LONDON-Colocation providers in Europe will need to weather a difficult transitional period between now and 2003, but the principle of outsourcing data to a colocation specialist is poised to grow tremendously among European enterprise customers, according to a new study from Frost & Sullivan.
The current environment almost is reminiscent of the aftermath of the dot-com rush in the late 1990s, the firm said. In spite of the tremendous hype surrounding the colocation market, European businesses still are reluctant to entrust mission-critical operations to outsourcing facilities.
Customer demand for outsourcing also has slowed, and a number of data centers have curtailed their expansion rates.
“Nevertheless, colocation is an excellent hosting alternative providing an extremely fast solution to space and power supply problems,” said Marina Martin, analyst at Frost & Sullivan. “A rapidly growing number of traditional bricks-and-mortar companies are Web-enabling daily functions to reduce costs and enhance productivity.”

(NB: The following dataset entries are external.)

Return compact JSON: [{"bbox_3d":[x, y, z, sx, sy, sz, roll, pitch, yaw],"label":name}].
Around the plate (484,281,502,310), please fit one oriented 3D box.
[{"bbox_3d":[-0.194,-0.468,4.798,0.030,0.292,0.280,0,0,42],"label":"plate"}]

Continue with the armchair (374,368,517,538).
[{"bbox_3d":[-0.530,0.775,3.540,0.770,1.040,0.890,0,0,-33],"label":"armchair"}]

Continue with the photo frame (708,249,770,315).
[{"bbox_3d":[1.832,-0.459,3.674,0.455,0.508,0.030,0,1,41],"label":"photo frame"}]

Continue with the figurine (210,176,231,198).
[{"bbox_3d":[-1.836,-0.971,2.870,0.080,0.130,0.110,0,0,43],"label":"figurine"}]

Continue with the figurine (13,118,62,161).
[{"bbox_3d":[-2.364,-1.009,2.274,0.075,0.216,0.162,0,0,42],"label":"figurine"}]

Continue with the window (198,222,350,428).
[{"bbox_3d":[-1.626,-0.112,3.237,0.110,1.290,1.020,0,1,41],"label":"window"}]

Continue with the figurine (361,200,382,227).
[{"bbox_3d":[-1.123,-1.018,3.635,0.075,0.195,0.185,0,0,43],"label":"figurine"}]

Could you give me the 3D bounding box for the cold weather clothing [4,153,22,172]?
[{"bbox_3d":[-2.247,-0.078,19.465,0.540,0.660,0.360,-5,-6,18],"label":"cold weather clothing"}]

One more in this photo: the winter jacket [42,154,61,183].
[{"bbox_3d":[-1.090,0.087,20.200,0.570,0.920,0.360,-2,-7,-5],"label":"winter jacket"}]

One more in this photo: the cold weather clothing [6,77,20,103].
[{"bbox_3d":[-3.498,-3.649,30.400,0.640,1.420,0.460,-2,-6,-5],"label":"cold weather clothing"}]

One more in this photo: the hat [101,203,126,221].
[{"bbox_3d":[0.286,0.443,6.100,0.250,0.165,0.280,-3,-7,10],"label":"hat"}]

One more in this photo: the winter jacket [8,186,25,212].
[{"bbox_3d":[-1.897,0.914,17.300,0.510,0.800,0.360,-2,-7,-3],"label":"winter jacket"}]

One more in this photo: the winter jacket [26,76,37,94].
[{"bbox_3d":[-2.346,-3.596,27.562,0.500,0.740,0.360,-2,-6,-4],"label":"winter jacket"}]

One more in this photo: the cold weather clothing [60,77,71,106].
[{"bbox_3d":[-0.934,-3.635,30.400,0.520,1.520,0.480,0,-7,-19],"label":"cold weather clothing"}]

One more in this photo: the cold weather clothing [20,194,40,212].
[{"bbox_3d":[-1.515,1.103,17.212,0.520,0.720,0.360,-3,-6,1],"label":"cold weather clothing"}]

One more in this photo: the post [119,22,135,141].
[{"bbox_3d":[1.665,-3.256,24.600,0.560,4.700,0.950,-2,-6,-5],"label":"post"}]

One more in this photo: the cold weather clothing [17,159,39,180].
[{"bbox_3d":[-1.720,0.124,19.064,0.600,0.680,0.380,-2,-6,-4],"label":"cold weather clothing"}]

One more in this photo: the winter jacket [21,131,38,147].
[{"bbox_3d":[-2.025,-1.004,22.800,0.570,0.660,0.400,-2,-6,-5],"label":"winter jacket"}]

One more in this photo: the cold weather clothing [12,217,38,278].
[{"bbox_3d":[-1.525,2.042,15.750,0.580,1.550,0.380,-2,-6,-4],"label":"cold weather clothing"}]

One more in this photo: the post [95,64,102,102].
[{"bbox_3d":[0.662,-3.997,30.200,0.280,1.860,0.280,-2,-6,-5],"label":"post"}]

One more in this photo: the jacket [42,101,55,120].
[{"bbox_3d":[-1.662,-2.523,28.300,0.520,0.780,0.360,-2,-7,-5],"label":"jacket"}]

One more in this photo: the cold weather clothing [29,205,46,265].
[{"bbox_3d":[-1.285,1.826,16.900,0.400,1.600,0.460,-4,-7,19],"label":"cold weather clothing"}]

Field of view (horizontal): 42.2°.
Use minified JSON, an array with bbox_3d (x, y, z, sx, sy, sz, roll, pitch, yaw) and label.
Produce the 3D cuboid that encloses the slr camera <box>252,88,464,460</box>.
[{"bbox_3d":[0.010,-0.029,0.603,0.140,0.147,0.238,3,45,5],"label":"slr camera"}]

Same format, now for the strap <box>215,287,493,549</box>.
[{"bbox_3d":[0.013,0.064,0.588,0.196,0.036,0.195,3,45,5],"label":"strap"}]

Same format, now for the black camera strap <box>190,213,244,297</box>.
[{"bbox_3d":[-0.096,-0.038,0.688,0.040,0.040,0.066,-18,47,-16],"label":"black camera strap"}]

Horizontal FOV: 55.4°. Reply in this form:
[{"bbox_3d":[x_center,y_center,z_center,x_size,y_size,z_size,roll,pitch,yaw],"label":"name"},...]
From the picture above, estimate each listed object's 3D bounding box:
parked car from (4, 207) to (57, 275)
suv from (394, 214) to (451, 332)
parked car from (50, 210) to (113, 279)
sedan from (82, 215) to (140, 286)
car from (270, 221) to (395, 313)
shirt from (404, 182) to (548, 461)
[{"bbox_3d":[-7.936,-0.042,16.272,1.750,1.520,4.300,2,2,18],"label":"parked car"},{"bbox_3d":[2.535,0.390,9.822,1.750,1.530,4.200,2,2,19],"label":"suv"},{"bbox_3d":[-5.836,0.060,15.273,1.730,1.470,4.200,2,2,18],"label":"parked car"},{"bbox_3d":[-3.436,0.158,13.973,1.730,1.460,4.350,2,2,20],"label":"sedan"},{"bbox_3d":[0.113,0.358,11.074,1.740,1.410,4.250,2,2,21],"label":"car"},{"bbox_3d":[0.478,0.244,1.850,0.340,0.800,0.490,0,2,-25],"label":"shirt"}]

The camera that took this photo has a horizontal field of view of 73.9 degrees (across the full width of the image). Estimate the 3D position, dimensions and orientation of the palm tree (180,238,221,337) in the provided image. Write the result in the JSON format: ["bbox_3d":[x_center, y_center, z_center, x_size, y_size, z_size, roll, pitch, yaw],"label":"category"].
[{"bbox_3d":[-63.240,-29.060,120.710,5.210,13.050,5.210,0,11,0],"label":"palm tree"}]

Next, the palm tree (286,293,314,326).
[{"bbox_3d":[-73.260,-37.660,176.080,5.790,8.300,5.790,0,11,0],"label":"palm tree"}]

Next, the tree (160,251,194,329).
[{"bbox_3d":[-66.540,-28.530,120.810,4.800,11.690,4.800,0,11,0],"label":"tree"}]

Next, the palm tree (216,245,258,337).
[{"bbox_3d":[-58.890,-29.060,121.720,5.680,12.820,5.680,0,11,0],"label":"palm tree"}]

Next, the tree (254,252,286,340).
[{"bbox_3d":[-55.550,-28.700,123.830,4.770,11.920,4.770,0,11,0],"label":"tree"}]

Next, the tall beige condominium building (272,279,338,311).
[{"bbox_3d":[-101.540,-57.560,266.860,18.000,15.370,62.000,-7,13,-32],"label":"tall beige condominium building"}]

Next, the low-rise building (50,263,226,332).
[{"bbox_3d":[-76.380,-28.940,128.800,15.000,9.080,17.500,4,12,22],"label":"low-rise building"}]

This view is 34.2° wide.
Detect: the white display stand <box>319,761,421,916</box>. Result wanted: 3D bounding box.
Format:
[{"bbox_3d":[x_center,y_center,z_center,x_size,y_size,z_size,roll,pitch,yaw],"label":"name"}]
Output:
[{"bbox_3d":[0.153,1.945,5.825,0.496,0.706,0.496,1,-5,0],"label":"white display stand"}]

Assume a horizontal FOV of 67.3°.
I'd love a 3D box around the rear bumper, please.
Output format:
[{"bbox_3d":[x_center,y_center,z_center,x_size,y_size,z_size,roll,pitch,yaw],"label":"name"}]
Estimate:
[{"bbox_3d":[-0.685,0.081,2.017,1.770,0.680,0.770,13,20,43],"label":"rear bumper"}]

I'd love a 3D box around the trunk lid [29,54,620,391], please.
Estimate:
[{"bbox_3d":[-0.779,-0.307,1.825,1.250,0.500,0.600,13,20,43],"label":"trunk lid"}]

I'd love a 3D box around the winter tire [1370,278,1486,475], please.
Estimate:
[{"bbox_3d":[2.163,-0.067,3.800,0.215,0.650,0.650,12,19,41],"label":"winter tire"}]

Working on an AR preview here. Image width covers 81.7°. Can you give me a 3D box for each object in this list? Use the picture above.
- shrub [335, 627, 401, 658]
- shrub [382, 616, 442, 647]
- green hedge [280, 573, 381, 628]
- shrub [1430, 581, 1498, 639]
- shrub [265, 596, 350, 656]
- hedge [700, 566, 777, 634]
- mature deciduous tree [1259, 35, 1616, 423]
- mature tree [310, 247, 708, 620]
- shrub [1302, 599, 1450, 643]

A rash of companies are realizing that colocation enables them to define and adhere to core competencies. However, the real challenge for colocation providers lies in surviving the economic downturn by generating revenue quickly to compensate for the current glut of data centers.
Frost & Sullivan predicts colocation revenues in Europe will leap from $275 million this year, to $2.6 billion in 2007. The aggressive roll out of data centers across Europe in 1999 and 2000 hinged upon the willingness of investors to inject cash into colocation facilities, the majority of which are unlikely to become profitable before mid-2002, the study said.
The study suggests third-generation network operators, which have spent billions on spectrum, could capitalize substantially on the use of networked colocation data centers, rather than rolling out and bearing the cost of the infrastructure themselves.